I agree 100%. The Tesla is impressive, and the people on this forum sh!t-talking against it are not thinking very clearly IMO, and that's being polite about it. In fact they sound a lot like the people who rail against the Volt, just using a different set of bad, cherry picked and sometimes misleading arguments. (For example, the Tesla S starts close to $50K for the base model after tax credit, with levels in between; it's not just a $100K car.)

http://www.youtube.com/watch?feature=player_embedded&v=wgk5-eB9oTY#!

I believe the Volt can not accept a Level 3 charge, is this correct? Maybe Tesla will provide an L2 plug or two? Maybe GM will put in a similar set of chargers?

Driving forever for FREE is a very compelling sales pitch.
I agree, it's a great sales pitch, and really much more than that. It's visionary.

Even with an "adapter", there's no way the Volt can use L3 (direct current) stations, and you can be sure there will be some kind of special enabling card or device distributed just to Tesla customers for the superchargers.

To the question, "maybe GM will put in a similar set of chargers?" Not a chance. Just try and get your own dealer to return your car to you with a full charge every time, and they're all supposed to have 2 240V chargers on site! My car saw the service bay quite a bit, and I think the only time I ever picked that car up with a full charge was when they did the big battery brace recall (and that includes when I first took delivery.) While you may think that's unrelated, it goes to policy and procedures, and that goes to corporate commitment.

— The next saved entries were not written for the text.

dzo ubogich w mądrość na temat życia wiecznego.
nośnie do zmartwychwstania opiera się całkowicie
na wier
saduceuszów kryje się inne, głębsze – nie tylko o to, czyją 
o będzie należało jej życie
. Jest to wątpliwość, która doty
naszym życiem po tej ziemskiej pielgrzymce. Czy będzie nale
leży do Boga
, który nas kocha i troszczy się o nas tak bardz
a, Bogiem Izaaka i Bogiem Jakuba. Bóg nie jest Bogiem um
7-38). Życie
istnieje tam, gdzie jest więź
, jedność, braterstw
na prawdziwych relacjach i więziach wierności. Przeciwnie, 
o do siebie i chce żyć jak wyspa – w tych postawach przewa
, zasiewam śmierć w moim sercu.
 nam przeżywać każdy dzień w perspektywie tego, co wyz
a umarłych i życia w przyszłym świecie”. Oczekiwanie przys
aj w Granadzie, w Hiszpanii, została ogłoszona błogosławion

Of course Voltec can go the distance on gasoline, so the need for Tesla style stations doesn't exist. But the Spark EV will not have that luxury, and I can pretty much promise you GM will be just like Nissan, Ford, Mitsubishi and others who are leaving the infrastructure problem to "somebody else". Also, it's likely the Spark EV is going to be a limited market "compliance car", with not even the commitment level to EV of the Nissan Leaf. Meanwhile other than the Volt, GM is badly lagging in the hybrid and plug-in hybrid arena, and eAssist is getting some pretty poor press as an inadequate substitute. This is an area where Ford is starting to kick ass.

Also IMO, GM's business level interest in Voltec has been dialed back significantly, and major Voltec people within the organization have left the building. Not they they won't continue on with it, just that I have my real doubts at this point that GM will put sufficient resources, promotion, and effort behind it to maintain their leadership position in car electrification. This is where GM usually fumbles the ball, sorry to say; like with the EV1 they have moments of brilliance, but their ability to think long term and consistently execute is notoriously poor once the finance guys get involved, and I'm personally not seeing where they've turned that around more than slightly since bankruptcy. I hope I'm wrong (but I doubt it.)